Odpověděl: Pane.`VOCAT` , nehodlám.`EFF` tu zůstat déle. (=He answered: Sir, I am not going to stay here any longer)

!!! At the moment, there is no way to distinguish cases where the noun in the vocative is identical in reference with the subject of the verbal clause (e.g.: Pane, vyslyš mě. (=Lord, answer my prayers)) from cases where there is no such identity in reference (e.g.: Pane, nehodlám tu zůstat déle. (Sir, I am not going to stay here any longer)).

• nominative clause + interjectional clause.

Examples:

Ach.`PARTL` , ta prožluklá jména.`DENOM` (=Oh, those bloody names!) Fig. 6.36

Zvolal: Ach.`PARTL` , ta prožluklá jména.`PAT` (=He cried: Oh, those bloody names!)

• nominative clause + vocative clause.

Example:

Jirko.`VOCAT` , voda.`DENOM` ! (=Jirka, water!)

Zavolal: Jirko.`VOCAT` , voda.`PAT` ! (=He called: Jirka, water!)

• parenthesis. Parentheses also constitute cases of non-dependency relations.

The effective root node of a parenthetical clause is represented as dependent on the node which is most directly linked to the parenthesis. The fact that this is no dependency relation can be seen from the functor assigned to the effective root node of the parenthetical clause; i.e. either `PAR` for a verbal or nominative clause, or `VOCAT` or `PARTL` for a vocative or interjectional clause).

For the annotation rules regarding parentheses, see Section 7, "Parenthesis".

Dependency. The basic type of clause connection that makes use of dependency relations is:

• complex sentence. A complex sentence is a connection of two or more verbal clauses, based on a dependency relation. I.e. the combination:

• governing verbal clause + dependent verbal clause.

The effective root node of the dependent clause is assigned a functor according to the type of the dependency relation it has w.r.t. the governing clause.

For more on the annotation of dependent verbal clauses, see Section 5, "Dependent verbal clauses".
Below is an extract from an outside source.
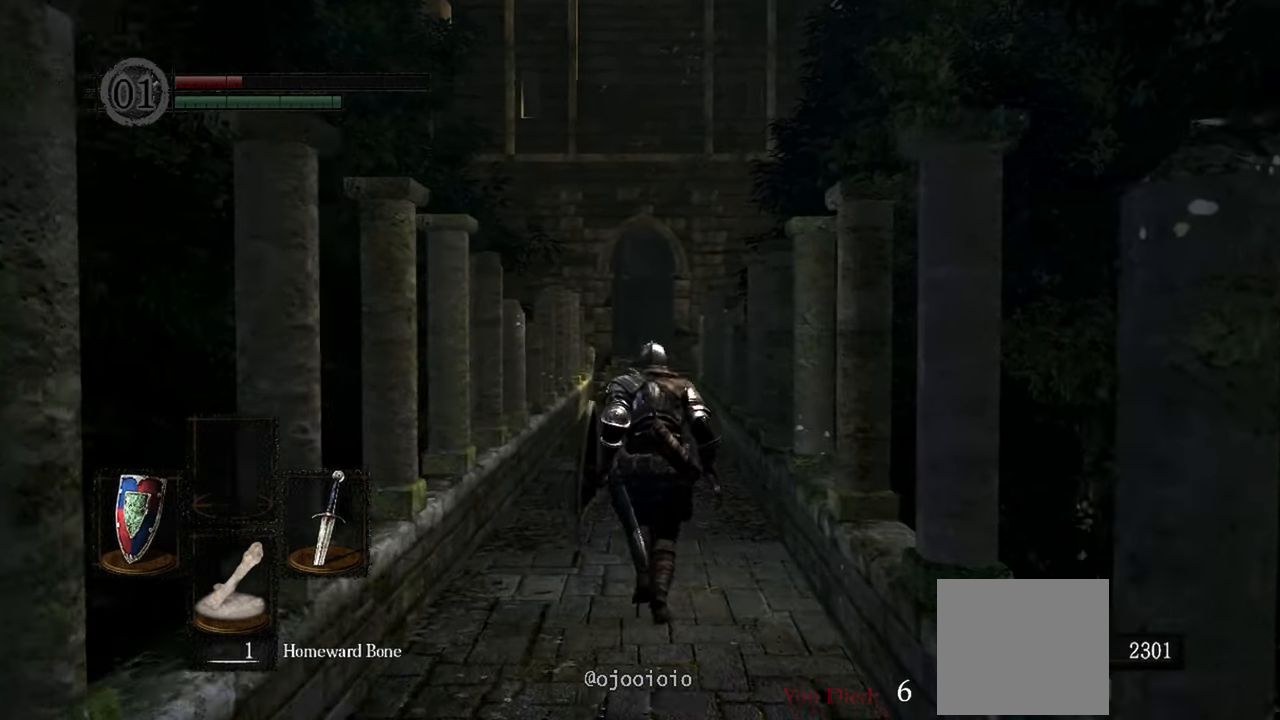
{"buttons": [], "left_stick": "up", "right_stick": "center", "events": []}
Special cases of dependency relations:

• dependent direct speech. All types of clauses can be used as direct speech, i.e. can occur in an argument position of a verb of saying etc.

The effective root node of the direct speech is assigned the functor corresponding to the relevant argument of the governing verb - if the direct speech is expressed by a verbal or nominative clause. If the direct speech is represented by a vocative or interjectional clause, the effective root node of the direct speech is a node for an empty verb and the effective root node of the clause is represented as dependent on the node.

For the annotation rules regarding direct speech, see Section 3, "Direct speech".

• the nominative of identity. All types of clauses can occur in the position of the nominative of identity.

The effective root node of any clause in the position of the nominative of identity has always the `ID` functor.

For detailed description of the rules see Section 8.1, "Basic rules for the annotation of identifying expressions".